Mehr Weitblick zeigten die Planer bei der Versorgung der Stadtbevölkerung und bei der Bewältigung der Verkehrsprobleme. Der S-Bahn-Ring war bereits 1877 geschlossen. Schon 1882 fuhr auch die Stadtbahn. Um die Ernährung sicher zu stellen, wurde 1897 der Kornversuchsspeicher auf dem Gelände des Hamburg-Lehrter-Güterbahnhofs in der heutigen Heidestraße errichtet. Hier wurde wissenschaftlich untersucht, wie man große Mengen an Getreide ohne Verluste durch Schädlinge oder Schimmelpilze lagern kann.

Keiner scheitert bei der Aufgabe so sehr wie R2G

Und heute? Die Stadtentwicklungsplanung des 21. Jahrhunderts ist der des 19. Jahrhunderts in der Analyse der Probleme und der bildhaften Beschreibung möglicher Lösungen um Welten überlegen. Noch nie wurden Fragestellungen so umfassend diskutiert und Lösungsansätze so werbewirksam dargestellt wie heute. Aber bei der Umsetzung der Ideen und der praktischen Bewältigung erkannter Mängel hinken Politik und Verwaltung dem damaligen Tempo weit hinterher. Man kann sagen: Keiner scheitert bei der Aufgabe, die wachsende Stadt wieder lebenswert zu machen oder zu erhalten, auf so hohem Niveau wie die Koalitionen der letzten Jahre.

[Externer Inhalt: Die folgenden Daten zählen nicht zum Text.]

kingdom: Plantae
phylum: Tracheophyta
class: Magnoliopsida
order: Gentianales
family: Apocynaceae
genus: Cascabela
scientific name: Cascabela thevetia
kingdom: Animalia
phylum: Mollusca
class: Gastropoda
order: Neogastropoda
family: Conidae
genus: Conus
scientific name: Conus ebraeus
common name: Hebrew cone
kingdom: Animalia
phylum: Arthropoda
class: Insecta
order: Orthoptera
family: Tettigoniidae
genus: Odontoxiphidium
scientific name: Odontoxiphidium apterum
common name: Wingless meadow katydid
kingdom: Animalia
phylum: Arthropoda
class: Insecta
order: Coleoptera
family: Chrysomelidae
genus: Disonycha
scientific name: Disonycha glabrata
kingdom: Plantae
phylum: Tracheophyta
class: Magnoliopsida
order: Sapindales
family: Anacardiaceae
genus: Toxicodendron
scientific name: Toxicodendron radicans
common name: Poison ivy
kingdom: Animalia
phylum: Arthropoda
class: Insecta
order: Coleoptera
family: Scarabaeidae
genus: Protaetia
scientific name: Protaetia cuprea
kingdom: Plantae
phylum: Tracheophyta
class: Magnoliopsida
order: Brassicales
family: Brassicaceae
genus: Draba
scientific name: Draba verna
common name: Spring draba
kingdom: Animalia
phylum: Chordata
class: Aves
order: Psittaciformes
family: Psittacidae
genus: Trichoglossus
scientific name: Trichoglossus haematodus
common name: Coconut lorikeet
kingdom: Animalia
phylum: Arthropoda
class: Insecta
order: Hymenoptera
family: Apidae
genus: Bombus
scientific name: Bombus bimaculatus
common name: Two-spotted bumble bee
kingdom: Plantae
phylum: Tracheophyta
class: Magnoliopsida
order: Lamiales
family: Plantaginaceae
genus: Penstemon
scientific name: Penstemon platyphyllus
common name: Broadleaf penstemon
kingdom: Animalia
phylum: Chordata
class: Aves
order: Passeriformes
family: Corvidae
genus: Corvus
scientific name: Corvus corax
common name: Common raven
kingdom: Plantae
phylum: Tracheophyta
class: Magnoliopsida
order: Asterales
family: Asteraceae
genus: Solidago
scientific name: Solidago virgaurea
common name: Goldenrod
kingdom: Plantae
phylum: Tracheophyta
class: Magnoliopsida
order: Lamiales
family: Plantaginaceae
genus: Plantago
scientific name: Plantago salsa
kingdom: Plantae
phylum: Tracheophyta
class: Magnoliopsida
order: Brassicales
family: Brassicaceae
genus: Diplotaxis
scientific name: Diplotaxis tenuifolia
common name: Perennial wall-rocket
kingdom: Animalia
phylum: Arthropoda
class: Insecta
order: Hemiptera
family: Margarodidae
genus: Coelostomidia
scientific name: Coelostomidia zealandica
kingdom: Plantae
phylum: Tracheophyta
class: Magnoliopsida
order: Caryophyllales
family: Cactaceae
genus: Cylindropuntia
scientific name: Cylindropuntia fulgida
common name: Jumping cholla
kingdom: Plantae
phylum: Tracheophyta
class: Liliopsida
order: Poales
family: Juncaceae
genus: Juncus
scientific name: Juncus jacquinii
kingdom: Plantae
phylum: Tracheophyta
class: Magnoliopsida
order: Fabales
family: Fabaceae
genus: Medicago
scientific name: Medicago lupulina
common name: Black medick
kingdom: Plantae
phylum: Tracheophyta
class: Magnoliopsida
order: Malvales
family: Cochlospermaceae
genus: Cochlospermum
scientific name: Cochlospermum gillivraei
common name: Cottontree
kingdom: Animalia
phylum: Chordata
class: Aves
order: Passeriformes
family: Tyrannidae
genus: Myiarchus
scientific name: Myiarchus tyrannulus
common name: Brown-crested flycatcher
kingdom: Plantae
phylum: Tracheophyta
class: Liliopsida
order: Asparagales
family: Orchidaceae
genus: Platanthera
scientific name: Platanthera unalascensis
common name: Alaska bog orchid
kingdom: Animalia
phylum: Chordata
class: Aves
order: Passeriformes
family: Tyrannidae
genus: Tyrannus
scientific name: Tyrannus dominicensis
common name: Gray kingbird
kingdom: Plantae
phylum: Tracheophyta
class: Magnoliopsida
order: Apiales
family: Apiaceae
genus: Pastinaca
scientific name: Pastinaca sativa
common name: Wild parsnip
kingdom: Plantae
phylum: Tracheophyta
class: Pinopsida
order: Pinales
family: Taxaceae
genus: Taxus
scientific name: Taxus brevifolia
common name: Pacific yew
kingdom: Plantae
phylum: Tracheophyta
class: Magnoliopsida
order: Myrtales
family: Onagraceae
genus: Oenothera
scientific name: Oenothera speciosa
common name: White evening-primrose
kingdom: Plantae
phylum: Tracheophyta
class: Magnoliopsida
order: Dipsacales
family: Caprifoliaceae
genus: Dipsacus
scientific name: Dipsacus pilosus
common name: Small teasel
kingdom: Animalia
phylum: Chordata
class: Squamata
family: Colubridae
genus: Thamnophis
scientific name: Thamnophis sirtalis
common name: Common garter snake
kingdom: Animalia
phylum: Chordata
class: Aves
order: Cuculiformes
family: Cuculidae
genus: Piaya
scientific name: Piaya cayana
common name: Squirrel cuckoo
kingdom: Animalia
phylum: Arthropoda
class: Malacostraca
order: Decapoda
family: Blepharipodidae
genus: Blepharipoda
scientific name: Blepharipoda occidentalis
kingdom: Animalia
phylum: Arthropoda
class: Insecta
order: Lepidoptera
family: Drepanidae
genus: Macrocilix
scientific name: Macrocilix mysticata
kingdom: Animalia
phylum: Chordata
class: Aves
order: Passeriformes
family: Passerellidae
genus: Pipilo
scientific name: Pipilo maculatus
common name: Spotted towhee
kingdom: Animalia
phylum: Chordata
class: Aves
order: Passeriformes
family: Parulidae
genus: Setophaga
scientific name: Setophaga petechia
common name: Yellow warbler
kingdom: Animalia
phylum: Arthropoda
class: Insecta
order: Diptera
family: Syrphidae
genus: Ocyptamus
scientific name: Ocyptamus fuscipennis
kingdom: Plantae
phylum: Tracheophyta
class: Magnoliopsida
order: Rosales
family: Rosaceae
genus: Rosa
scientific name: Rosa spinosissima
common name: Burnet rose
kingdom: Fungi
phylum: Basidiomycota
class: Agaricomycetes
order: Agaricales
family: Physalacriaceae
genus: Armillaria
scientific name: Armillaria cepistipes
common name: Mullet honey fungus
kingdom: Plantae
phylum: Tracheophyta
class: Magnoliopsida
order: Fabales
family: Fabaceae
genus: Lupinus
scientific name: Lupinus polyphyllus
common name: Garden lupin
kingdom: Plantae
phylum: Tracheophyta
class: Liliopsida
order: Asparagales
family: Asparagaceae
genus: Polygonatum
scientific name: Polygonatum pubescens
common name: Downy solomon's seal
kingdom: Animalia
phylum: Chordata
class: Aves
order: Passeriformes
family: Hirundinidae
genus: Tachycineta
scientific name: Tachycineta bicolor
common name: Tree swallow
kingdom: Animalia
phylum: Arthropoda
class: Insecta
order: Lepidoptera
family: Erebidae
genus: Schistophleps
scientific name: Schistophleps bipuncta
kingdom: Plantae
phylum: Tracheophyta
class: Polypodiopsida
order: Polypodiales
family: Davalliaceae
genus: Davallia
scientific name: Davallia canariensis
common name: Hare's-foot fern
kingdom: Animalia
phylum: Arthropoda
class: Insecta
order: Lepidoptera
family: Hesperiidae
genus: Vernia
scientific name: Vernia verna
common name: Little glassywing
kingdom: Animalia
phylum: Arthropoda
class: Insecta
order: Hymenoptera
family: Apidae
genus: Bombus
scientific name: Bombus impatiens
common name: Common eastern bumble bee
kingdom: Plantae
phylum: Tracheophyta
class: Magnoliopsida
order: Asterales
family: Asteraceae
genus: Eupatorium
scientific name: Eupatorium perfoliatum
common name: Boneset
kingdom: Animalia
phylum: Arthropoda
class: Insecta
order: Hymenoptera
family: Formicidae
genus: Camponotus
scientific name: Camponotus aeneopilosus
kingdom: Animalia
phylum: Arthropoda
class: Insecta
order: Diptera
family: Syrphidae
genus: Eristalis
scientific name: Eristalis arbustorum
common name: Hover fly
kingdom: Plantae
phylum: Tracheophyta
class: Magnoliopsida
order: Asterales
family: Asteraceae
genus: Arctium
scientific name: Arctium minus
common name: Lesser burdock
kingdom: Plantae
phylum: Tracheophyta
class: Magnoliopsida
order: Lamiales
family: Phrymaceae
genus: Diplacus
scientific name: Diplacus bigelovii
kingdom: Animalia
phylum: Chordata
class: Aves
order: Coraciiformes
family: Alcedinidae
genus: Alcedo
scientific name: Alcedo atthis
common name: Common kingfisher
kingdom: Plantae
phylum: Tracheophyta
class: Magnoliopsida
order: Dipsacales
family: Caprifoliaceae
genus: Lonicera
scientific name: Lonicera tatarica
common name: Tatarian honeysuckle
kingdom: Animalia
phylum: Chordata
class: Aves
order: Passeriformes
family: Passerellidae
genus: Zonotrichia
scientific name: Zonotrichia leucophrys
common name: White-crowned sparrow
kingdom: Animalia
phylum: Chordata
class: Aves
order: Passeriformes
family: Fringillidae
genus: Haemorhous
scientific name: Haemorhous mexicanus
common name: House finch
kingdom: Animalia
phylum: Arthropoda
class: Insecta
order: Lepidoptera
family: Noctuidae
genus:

Niemand weiß, ob die CDU oder die FDP irgend etwas besser gemacht hätten. Der Niedergang der Christdemokraten und Liberalen hatte ja benennbare parteiinterne Ursachen. Aber wie sich SPD und Linke, und inzwischen auch durchaus gleichwertig die Grünen, bei der Lösung der großen Wachstumsfragen gegenseitig blockieren; wie sie das, was sie vorhaben, aber nicht umsetzen, mit blumigem Politwerbesprech hinter Wortgirlanden verstecken, grenzt schon an Scharlatanerie.

Dabei gibt es ein Konzept, das zwar nicht alle absurden Verwaltungsdummheiten vom Tisch wischt wie die aberwitzigen Reglementierungen etwa bei der Ausstattung von Kitas – aber das „Stadtentwicklungskonzept 2030“ bietet wirklich einen Rahmen für praktische Politik. Weil daran fast alle gesellschaftlichen Gruppen der Stadt mitgearbeitet haben, gibt es auch keinen Grund, mit der Umsetzung zu warten. Dieses Konzept basiert auf einer ganzen Kette öffentlicher Veranstaltungen, die zwischen Januar 2013 und November 2014 stattfanden.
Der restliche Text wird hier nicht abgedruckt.